# OK, Hans's turn



## Sunflowers (Feb 17, 2012)

Norden Hans von Narnia - German Shepherd Dog

Please have a look.


----------



## 1sttimeforgsd (Jul 29, 2010)

Your Han's is a very very handsome boy, thanks for sharing him with us. :wub:


----------



## robk (Jun 16, 2011)

I know I've pm'd you before but I would like to say again that I really like the Narnia dogs that I've seen. I've also spoken to Robin Winters via email and she impressed me with the quality of her comments. My friend has a dog that is very closely related to your Hans and he is an amazing dog in both structure and temperament.


----------



## lorihd (Nov 30, 2011)

very handsome boy, dont know much about pedigree


----------



## msvette2u (Mar 20, 2006)

He's so handsome! :wub:


----------



## Zeeva (Aug 10, 2010)

Handsomeness to the max!


----------



## Catu (Sep 6, 2007)

Gorgeous pup!

Where the prefix CKMU and SUCHN come from?


----------



## weberhaus (Jan 2, 2008)

CMKU is from the Czech republic 
Suchn is from Slovakia


----------



## weberhaus (Jan 2, 2008)

HPK is from Hungry.
very nice Czech pedigree. I love Dix he was a great dog. 
I like the pedigree if you are considering him for breeding do test for DM.

Nice boy


----------



## Sunflowers (Feb 17, 2012)

Thank you, Malinda! Finally a comment on the pedigree  Dix is very much still a great dog. 
Thank you all for the kind words.
MSvette, coming from you, that is quite a compliment, since you say you don't like the look of Czech lines. 

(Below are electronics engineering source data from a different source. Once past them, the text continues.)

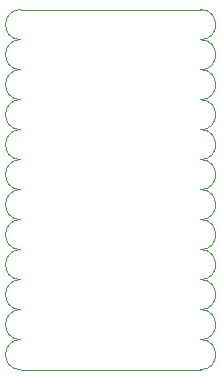
<source format=gbr>
%TF.GenerationSoftware,KiCad,Pcbnew,8.0.3+1*%
%TF.CreationDate,2024-06-24T22:52:21-04:00*%
%TF.ProjectId,RP2040_ZERO_REV,52503230-3430-45f5-9a45-524f5f524556,rev?*%
%TF.SameCoordinates,Original*%
%TF.FileFunction,Profile,NP*%
%FSLAX46Y46*%
G04 Gerber Fmt 4.6, Leading zero omitted, Abs format (unit mm)*
G04 Created by KiCad (PCBNEW 8.0.3+1) date 2024-06-24 22:52:21*
%MOMM*%
%LPD*%
G01*
G04 APERTURE LIST*
%TA.AperFunction,Profile*%
%ADD10C,0.050000*%
%TD*%
G04 APERTURE END LIST*
D10*
X152400000Y-89805000D02*
G75*
G02*
X152400000Y-87255000I0J1275000D01*
G01*
X167640000Y-99955000D02*
G75*
G02*
X167640000Y-102505000I0J-1275000D01*
G01*
X167640000Y-89795000D02*
G75*
G02*
X167640000Y-92345000I0J-1275000D01*
G01*
X152400000Y-77105000D02*
G75*
G02*
X152400000Y-74555000I0J1275000D01*
G01*
X152400000Y-99965000D02*
G75*
G02*
X152400000Y-97415000I0J1275000D01*
G01*
X152400000Y-82185000D02*
G75*
G02*
X152400000Y-79635000I0J1275000D01*
G01*
X167640000Y-74565000D02*
G75*
G02*
X167640000Y-77115000I0J-1275000D01*
G01*
X152400000Y-97425000D02*
G75*
G02*
X152400000Y-94875000I0J1275000D01*
G01*
X152400000Y-79645000D02*
G75*
G02*
X152400000Y-77095000I0J1275000D01*
G01*
X167640000Y-72015000D02*
X152400000Y-72015000D01*
X152400000Y-94885000D02*
G75*
G02*
X152400000Y-92335000I0J1275000D01*
G01*
X152400000Y-87265000D02*
G75*
G02*
X152400000Y-84715000I0J1275000D01*
G01*
X152400000Y-102505000D02*
G75*
G02*
X152400000Y-99955000I0J1275000D01*
G01*
X167640000Y-79645000D02*
G75*
G02*
X167640000Y-82195000I0J-1275000D01*
G01*
X167640000Y-84715000D02*
G75*
G02*
X167640000Y-87265000I0J-1275000D01*
G01*
X152400000Y-92345000D02*
G75*
G02*
X152400000Y-89795000I0J1275000D01*
G01*
X167640000Y-97415000D02*
G75*
G02*
X167640000Y-99965000I0J-1275000D01*
G01*
X152400000Y-84725000D02*
G75*
G02*
X152400000Y-82175000I0J1275000D01*
G01*
X167640000Y-92335000D02*
G75*
G02*
X167640000Y-94885000I0J-1275000D01*
G01*
X167640000Y-72015000D02*
G75*
G02*
X167640000Y-74565000I0J-1275000D01*
G01*
X167640000Y-82175000D02*
G75*
G02*
X167640000Y-84725000I0J-1275000D01*
G01*
X152400000Y-102505000D02*
X167640000Y-102505000D01*
X167640000Y-94875000D02*
G75*
G02*
X167640000Y-97425000I0J-1275000D01*
G01*
X167640000Y-87255000D02*
G75*
G02*
X167640000Y-89805000I0J-1275000D01*
G01*
X167640000Y-77095000D02*
G75*
G02*
X167640000Y-79645000I0J-1275000D01*
G01*
X152400000Y-74565000D02*
G75*
G02*
X152400000Y-72015000I0J1275000D01*
G01*
M02*

</source>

I need to post a new pic on the database, that one is old and he has gotten better looking, IMO.


----------



## Sunflowers (Feb 17, 2012)

weberhaus said:


> do test for DM.


I have been thinking about this. And worrying. How prevalent would DM be in his line?


----------



## robk (Jun 16, 2011)

I doubt anyone will be able to give you a direct answer to this question. If you are worried you should do the test.


----------



## Sunflowers (Feb 17, 2012)

Hmmmm... am I wrong to think I read here that the test can be unreliable? 

I guess I will ask the vet tomorrow when I go. Thanks.


----------



## robk (Jun 16, 2011)

I have heard that the test results can be unreliable. What else are you to do though?


----------